Expectancy refers to the level of confidence the individual has in achieving a certain task. It’s associated with the relationship between effort on performance.

If the employee feels that the probability of achieving an outcome is zero, they will not even try to put effort into achieving the task; he/she will be demotivated.

There must be a linkage between effort and performance.

However, if the expectancy is higher than the employees, A will put input in more effort in achieving the outcome on receiving the reward. Then they will apply themselves more diligently to the task.

Assumptions of Victor Vroom Expectancy Theory

The assumption here is that they want higher salaries, job security and satisfaction, pay rise job security and promotion. But it’s the strength of that want that determines the effort.

Managers May implement the VIE model.

  1. The management needs to consider the rewards that the employees perceived as valuable. Management needs to be careful to work these out and understand what it is that motivates the employees.
  2. Management must create instrumentality by convincing the employees of the potential rewards that may be accomplished.
  3. The employees must have the capabilities to successfully complete the given task to gain the rewards. So the employees must have the capabilities to look at the effort that’s required. They must expect that they can do the task on achieved the first level outcomes.

The Reasons For Poor Behavior

  • Low effort performance expectancy, that is, employees may lack the incentive that extra effort will lead to better performance.
  • The Low-performance reward instrumentality relationship that is performance may not lead to the desired rewards that lead to frustration on the part of the workers they feel that they’ve put in a lot of effort and had good first-level outcomes. They’ve had the hit their targets.

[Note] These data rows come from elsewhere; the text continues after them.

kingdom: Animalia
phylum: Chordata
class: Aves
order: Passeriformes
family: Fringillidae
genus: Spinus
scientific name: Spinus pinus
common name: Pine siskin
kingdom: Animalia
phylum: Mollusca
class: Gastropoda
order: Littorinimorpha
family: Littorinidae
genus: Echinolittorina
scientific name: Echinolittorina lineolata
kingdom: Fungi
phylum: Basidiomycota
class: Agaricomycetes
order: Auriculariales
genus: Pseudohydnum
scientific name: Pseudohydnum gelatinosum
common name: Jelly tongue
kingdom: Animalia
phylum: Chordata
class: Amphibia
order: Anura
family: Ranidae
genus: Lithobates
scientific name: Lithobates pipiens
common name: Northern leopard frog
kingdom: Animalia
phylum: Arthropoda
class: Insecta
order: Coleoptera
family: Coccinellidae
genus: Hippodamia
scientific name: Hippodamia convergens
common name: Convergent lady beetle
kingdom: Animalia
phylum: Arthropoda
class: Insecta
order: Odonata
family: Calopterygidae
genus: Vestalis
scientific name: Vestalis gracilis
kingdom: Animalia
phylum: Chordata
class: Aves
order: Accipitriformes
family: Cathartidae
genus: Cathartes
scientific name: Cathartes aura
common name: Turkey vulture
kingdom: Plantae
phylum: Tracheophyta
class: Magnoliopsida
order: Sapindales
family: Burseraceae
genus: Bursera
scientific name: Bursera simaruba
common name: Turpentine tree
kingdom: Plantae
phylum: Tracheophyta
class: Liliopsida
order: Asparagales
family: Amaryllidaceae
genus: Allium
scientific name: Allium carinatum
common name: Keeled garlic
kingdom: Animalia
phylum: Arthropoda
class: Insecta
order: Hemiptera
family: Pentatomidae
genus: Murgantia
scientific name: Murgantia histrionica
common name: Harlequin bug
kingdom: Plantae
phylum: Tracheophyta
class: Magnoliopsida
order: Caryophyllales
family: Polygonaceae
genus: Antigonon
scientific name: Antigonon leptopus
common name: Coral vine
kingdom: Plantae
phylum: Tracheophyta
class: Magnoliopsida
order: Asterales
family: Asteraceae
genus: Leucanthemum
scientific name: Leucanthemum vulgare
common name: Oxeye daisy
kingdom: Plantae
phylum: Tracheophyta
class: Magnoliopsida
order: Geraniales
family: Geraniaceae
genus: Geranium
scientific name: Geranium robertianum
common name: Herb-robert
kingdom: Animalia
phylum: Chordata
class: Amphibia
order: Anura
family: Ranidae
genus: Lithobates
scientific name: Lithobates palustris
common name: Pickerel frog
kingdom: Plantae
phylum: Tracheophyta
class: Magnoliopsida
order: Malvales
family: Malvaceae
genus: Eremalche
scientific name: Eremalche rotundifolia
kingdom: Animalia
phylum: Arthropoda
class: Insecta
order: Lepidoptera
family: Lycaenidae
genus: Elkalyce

Weaknesses of Vroom Expectancy Model

  • There is a lack of concreteness and depth. The Vroom Expectancy Model does not discuss what the content of motivation is and what are individual differences. There is a suggestion that there is a link between the first level outcomes and the second level outcomes, but the instrumentality on that linkage is not very clear in the Vroom Model.
  • It disregards value. The model is perceived as nothing more than a theory of cognitive hedonism, as it does not discuss individuals’ values. Hedonism is an old philosophical idea that people are motivated by the pursuit of pleasure and happiness. In this case, the individuals make an effort if they’re going to be rewarded.
  • The model has not made much of an impact on management thoughts. This Vroom model is seen as complex and difficult to understand by management, and hence it is not widely used but mostly referred to as a theory.
  • It lacks practical support and not enough research consulted.

Summary; Vroom Expectancy Theory

Expectancy is the level of confidence the individual has in achieving a certain task, and if the individual thinks they can achieve it, they will make an effort  and vice versa

Instrumentality is the analysis of performance. The first level outcome, for example, better work, which will result in the desired reward (the second level outcome).

Thus, are the first level outcomes being instrumental in bringing about the second-level outcomes.

Valance refers to the importance of obtaining particular several second-level outcomes. It’s a value that the employees place on a goal to receive the promised rewards.